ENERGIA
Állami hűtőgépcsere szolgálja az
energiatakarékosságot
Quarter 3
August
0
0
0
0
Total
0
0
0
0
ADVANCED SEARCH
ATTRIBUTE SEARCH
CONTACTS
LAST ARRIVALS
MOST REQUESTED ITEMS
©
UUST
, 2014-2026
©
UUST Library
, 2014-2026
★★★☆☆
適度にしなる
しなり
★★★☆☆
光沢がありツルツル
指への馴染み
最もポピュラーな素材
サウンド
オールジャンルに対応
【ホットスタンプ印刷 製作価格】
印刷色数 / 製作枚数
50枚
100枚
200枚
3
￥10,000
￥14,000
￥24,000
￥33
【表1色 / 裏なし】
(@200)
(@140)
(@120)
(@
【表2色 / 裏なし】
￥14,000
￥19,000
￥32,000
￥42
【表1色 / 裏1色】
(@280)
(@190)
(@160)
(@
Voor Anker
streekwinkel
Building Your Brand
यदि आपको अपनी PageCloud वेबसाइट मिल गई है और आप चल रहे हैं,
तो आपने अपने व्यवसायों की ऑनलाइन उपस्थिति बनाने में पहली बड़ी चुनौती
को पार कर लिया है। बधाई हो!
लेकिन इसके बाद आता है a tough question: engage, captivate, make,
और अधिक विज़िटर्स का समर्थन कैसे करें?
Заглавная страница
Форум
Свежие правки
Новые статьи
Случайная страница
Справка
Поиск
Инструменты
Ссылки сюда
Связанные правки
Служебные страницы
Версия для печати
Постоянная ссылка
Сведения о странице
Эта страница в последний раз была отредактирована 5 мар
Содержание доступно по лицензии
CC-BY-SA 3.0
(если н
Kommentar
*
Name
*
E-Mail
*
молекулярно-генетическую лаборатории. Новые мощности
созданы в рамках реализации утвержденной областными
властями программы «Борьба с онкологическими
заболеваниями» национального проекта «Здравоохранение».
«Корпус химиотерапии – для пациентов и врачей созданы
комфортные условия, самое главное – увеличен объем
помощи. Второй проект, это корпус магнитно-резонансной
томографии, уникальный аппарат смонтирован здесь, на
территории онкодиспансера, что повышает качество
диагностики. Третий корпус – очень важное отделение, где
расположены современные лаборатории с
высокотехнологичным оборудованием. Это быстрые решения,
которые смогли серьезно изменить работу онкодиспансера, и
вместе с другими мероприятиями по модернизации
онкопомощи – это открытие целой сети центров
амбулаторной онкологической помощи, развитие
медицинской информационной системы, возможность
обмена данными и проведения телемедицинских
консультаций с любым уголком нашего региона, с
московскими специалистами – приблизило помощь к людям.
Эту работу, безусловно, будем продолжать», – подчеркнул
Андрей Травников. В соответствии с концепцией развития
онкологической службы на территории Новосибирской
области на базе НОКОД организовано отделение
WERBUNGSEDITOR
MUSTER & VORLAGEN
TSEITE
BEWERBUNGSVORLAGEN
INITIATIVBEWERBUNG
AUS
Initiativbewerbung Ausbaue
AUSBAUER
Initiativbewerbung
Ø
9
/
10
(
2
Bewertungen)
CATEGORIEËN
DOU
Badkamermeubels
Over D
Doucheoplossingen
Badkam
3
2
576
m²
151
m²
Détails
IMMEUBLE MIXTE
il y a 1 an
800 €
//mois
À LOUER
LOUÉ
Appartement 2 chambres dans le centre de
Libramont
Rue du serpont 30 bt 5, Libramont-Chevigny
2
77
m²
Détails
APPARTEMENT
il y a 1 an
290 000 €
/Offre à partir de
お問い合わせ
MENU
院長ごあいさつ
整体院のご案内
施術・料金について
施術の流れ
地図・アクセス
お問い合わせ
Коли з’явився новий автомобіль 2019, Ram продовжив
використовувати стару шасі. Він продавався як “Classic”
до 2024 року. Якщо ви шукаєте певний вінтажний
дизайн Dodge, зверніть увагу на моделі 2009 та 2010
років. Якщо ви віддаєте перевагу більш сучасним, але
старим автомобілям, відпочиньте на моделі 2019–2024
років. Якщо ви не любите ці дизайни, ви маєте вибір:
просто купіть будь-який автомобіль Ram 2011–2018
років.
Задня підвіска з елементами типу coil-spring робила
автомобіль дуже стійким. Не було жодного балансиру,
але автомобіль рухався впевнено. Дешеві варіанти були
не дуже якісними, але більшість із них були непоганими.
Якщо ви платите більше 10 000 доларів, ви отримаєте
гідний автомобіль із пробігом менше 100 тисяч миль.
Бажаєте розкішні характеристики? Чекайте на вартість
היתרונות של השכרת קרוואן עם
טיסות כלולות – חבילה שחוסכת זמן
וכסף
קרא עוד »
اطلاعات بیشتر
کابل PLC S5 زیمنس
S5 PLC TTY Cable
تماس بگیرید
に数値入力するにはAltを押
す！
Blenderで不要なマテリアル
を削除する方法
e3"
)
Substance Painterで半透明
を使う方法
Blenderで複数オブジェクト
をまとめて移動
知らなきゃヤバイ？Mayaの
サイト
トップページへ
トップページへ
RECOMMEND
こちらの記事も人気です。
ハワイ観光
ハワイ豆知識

▸ TASK REQUIREMENTS:
Every line that contains "Якщо" should be copied out of the data.

▸ ANSWER TO THE PROBLEM:
до 2024 року. Якщо ви шукаєте певний вінтажний
років. Якщо ви віддаєте перевагу більш сучасним, але
років. Якщо ви не любите ці дизайни, ви маєте вибір:
Якщо ви платите більше 10 000 доларів, ви отримаєте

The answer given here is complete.